Después vino Kosovo, con Bill Clinton, Blair y Schröder a la caza de otro tirano, Slobodan Milosevic. Y, más allá de los intereses económicos en la provincia yugoslava, primaron los derechos humanos: la alianza atlántica (OTAN), no una coalición de corte antiterrorista, debía frenar la limpieza étnica. Sin el aval explícito de las Naciones Unidas, tampoco, pero, al menos, con un poco más de consenso. Quizá por una circunstancia relativamente trivial: aquellos líderes supieron vender la guerra, exponiendo la necesidad de frenar un conflicto étnico capaz de desestabilizar a Europa del Este.

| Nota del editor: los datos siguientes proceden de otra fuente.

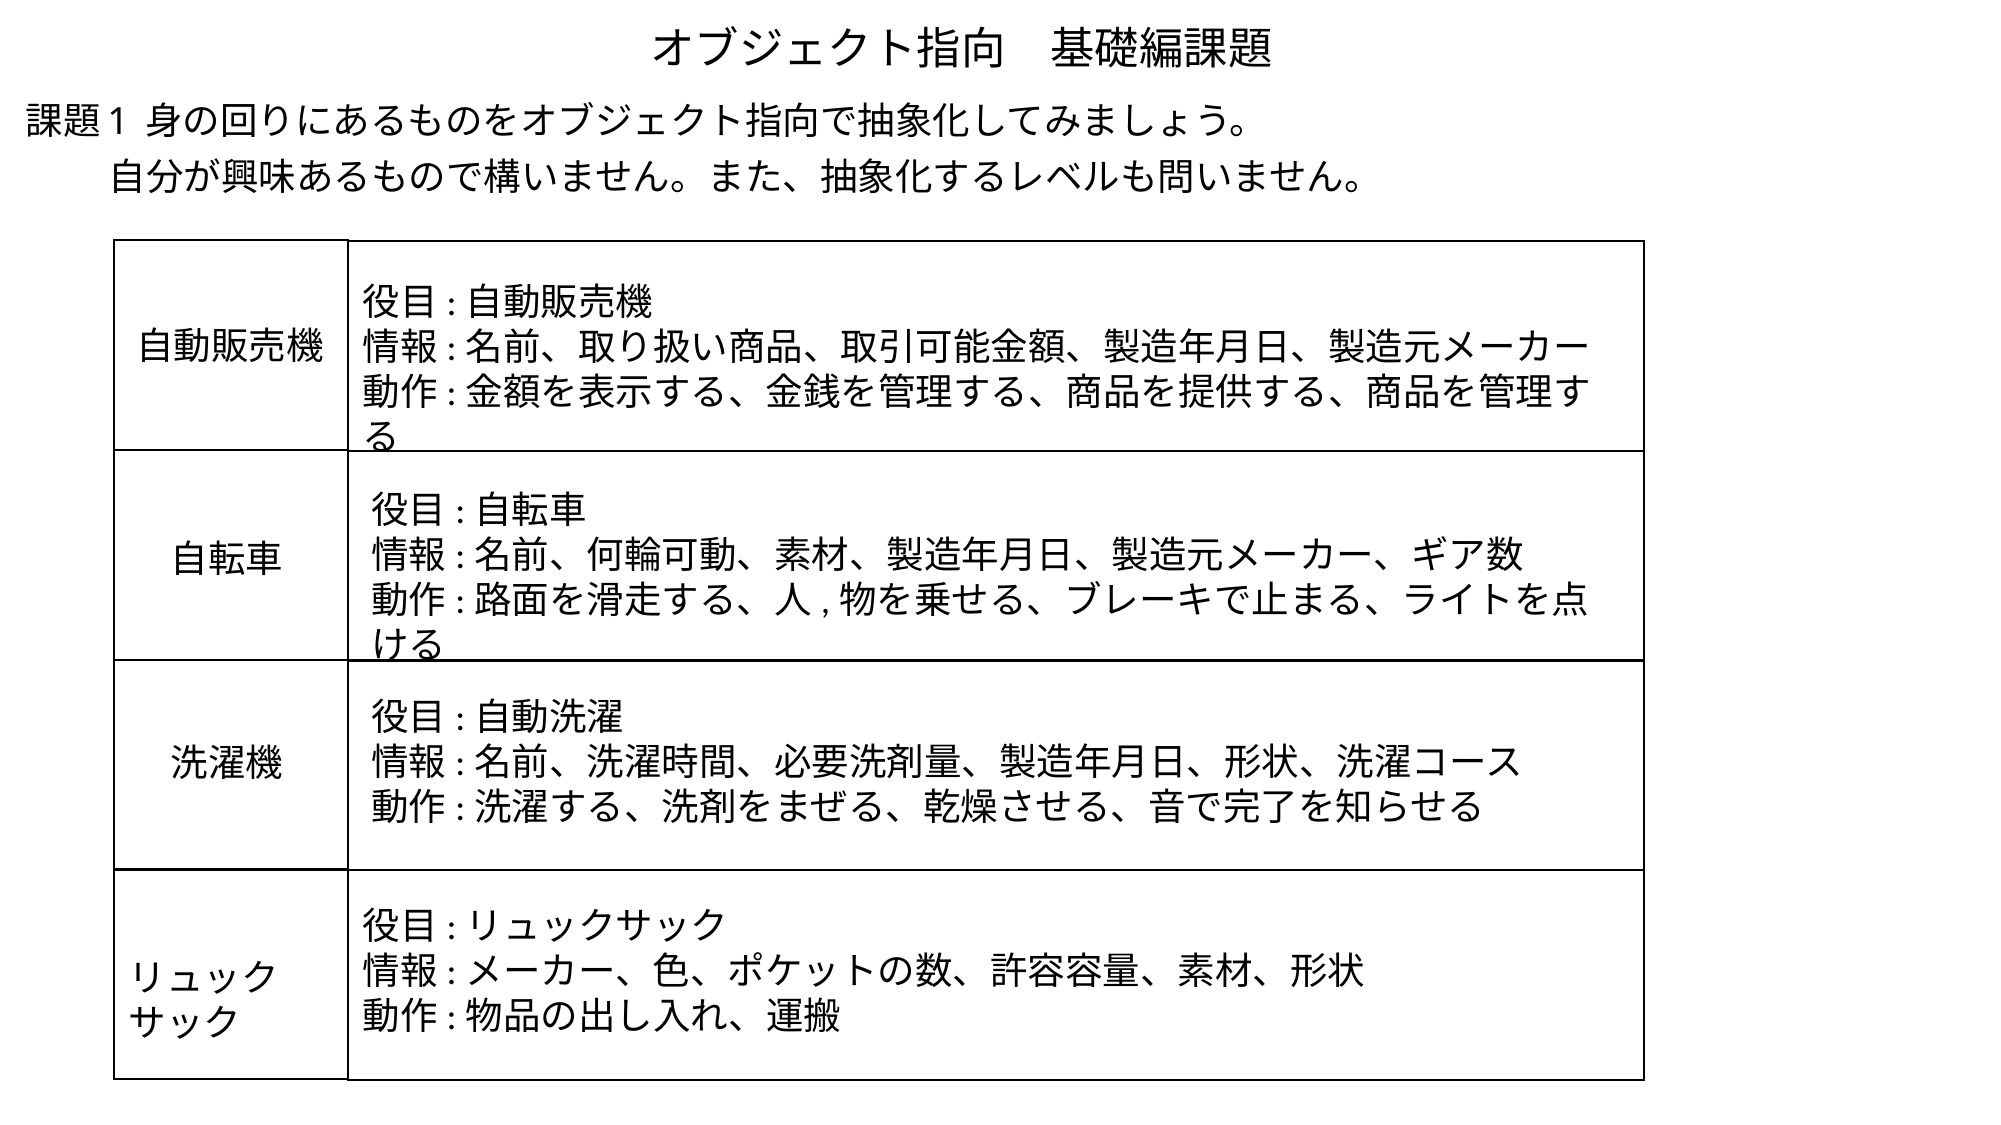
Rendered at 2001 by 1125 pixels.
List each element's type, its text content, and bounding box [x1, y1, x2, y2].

text_box [113, 661, 347, 868]
text_box 役目:自動販売機 情報:名前、取り扱い商品、取引可能金額、製造年月日、製造元メーカー 動作:金額を表示する、金銭を管理する、商品を提供する、商品を管理する [348, 270, 1627, 466]
text_box [347, 240, 1645, 450]
text_box 役目:自動洗濯 情報:名前、洗濯時間、必要洗剤量、製造年月日、形状、洗濯コース 動作:洗濯する、洗剤をまぜる、乾燥させる、音で完了を知らせる [356, 685, 1636, 836]
text_box [113, 868, 347, 1080]
text_box [347, 869, 1645, 1081]
subtitle オブジェクト指向 基礎編課題 [577, 19, 1346, 82]
text_box [113, 451, 347, 661]
text_box 役目:リュックサック 情報:メーカー、色、ポケットの数、許容容量、素材、形状 動作:物品の出し入れ、運搬 [348, 895, 1627, 1045]
text_box [347, 450, 1645, 659]
text_box [113, 239, 349, 451]
text_box [347, 659, 1645, 869]
text_box 役目:自転車 情報:名前、何輪可動、素材、製造年月日、製造元メーカー、ギア数 動作:路面を滑走する、人,物を乗せる、ブレーキで止まる、ライトを点ける [356, 479, 1636, 674]
text_box 課題1 身の回りにあるものをオブジェクト指向で抽象化してみましょう。 自分が興味あるもので構いません。また、抽象化するレベルも問いません。 [10, 94, 1597, 208]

El golpe de gracia, la hecatombe de las Torres Gemelas, desestabilizó todo. Con un presidente en duda, Bush, que ya había desfirmado pactos internacionales en virtud del interés nacional y que se sentía agredido en su fuero íntimo por una banda de forajidos capaz de derrumbar un símbolo, reverso de la estatua de Saddam. Están con nosotros o están contra nosotros, eje del mal, Afganistán…

Mientras exportaba la guerra, o el miedo, no reparó en que debía sumar aliados en lugar de ganarse enemigos. Ni en lo difícil que era convidar a vegetarianos con hamburguesas: democracia entre los árabes, digo. Justo en momentos en los cuales la región en la que se aplicó esa receta, América latina, como correlato de las dictaduras y de la subversión, no estaba cantando las hurras ni exagerando elogios hacia las reformas neoliberales y el libre comercio, salvando las distancias culturales.

Ningún país está más interesado que Israel en que algo así funcione, de modo de conectarse con Occidente por medio de un mosaico de países medianamente racionales en los cuales imperen las mismas reglas de juego. La fórmula, empero, no ha cosechado más que violencia. Lejanía, también: Europa sabe que, en los planes de Al-Qaeda, es un blanco secundario. Y que un incremento de la seguridad de sus fronteras obraría en contra de sus intereses, más allá de que haga disminuir la vulnerabilidad de los Estados Unidos.

Si Bush alardeó con el final de la guerra, ¿por qué no creerle? De las redes terroristas iban a encargarse los muchachos de Rumsfeld, ingrato su nombre en la “vieja Europa” de Chirac y de Schröder.